Transformation is not easy
Despite this evident progress, there are obstacles on the road to converting China’s filling stations into comprehensive energy service stations.
Foremost among these is space. Petrol stations in Chinese cities tend to be fairly compact, with little room to add in charging and switching services or hydrogen refuelling.
China Dialogue talked to someone in the battery-switching business, who chose to remain anonymous: “PetroChina and Sinopec’s push for comprehensive energy stations hasn’t been particularly successful so far. Filling stations are distributed according to the prevalence of conventional vehicles. Just because there’s a petrol station, it doesn’t mean it makes sense to fit a charging point. Secondly, there’s the question of rent, because new-energy firms need to lease space from filling station operators, and the higher the rent, the harder it is to make a profit.”
Safety poses a challenge also linked to space. According to the “Technical Standards for Petroleum, Natural Gas and Hydrogen Vehicle-Filling Stations” published in 2021, charging facilities must be in an ancillary services area, separated from petroleum, natural gas and hydrogen refuelling. They also have to comply with distance regulations concerning any other places that may be generating sparks or naked flames.

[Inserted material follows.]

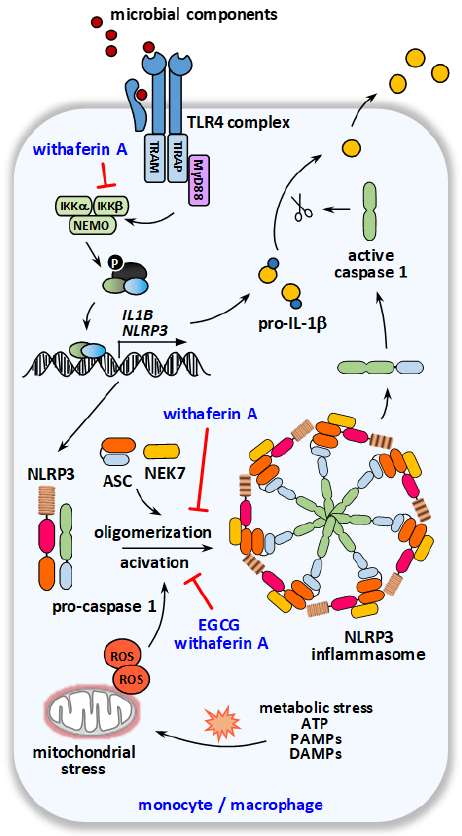
Figure 2. Schematic overview on the molecular targets of EGCG and withaferin A within the IL- 1β pathway . Recognition of microbial components by pattern recognition receptors (priming) on monocytes/macrophages leads to upregulation of NLRP3 inflammasome components and their subsequent oligomerization resulting in NLRP3 inflammasome assembly. As a second signal, e.g. metabolic stress and mitochondrial dysfunction lead to activation of the NLRP3 inflammasome, autoactivation of pro-caspase-1, and thereby enables caspase-1-mediated cleavage of pro-IL- 1β to IL- 1β as its active form.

Even plans to expand existing petrol-filling stations face multiple challenges, including the current low utilisation of charging points, rising electricity tariffs, incompatible battery-switching brands and a lengthy application process.
Fitting petrol stations with charging units requires investment, while future electricity tariffs and the timescale for payback and profitability remain uncertain. Furthermore, operators of public charging facilities in China are generally making a loss at present.
Hydrogen refuelling at filling stations is, similarly, a matter of long-term development. Sinopec had 74 hydrogen-refuelling stations in 2022, making it the world’s largest developer and operator of such facilities. But hydrogen refuelling still awaits the right applications, requires massive investment, and can be difficult to profit from due to a range of factors including hydrogen prices.
Change reaches far beyond filling stations
Transport accounted for more than 10 per cent of China’s carbon emissions in 2022, the third-largest source after power and industry. And road traffic generated around 85 per cent of transport’s carbon emissions. Substituting conventional vehicles for EVs is therefore an important part of breaking oil dependence and achieving China’s dual-carbon goals. Against this backdrop, the decline of traditional filling stations can be seen as a footnote to history.
The rising penetration of EVs is impacting more than filling station numbers, according to some providers of comprehensive energy services. The peripheral retail and supply infrastructure of the conventional automotive industry will also have to change, as will the operations of oil companies.
The State Council’s “Action Plan for Carbon Peaking by 2030” declares that, by 2025, domestic capacity for primary crude oil refinement will be held at less than 1 billion tonnes per year. With China’s refinement capacity already at around 980 million tonnes in 2022, there is little headroom for growth. Meanwhile, EV proliferation has weakened demand for refined oil products.
In response, the Blue Book suggests the refinement and chemical industries reduce their capacities for such products, while turning to new, high-value-added chemical materials and products. In other words, they must transform themselves from “fuel-based” refiners into “chemicals-based” refiners.
Transformation is underway throughout the automotive industry, not just in filling and charging stations. Between them, PetroChina, Sinopec, the China National Offshore Oil Corporation and Sinochem have set up and deployed more than 40 new-energy companies across the whole of the new energy industrial chain. The oil firms’ low-carbon transition is gaining momentum.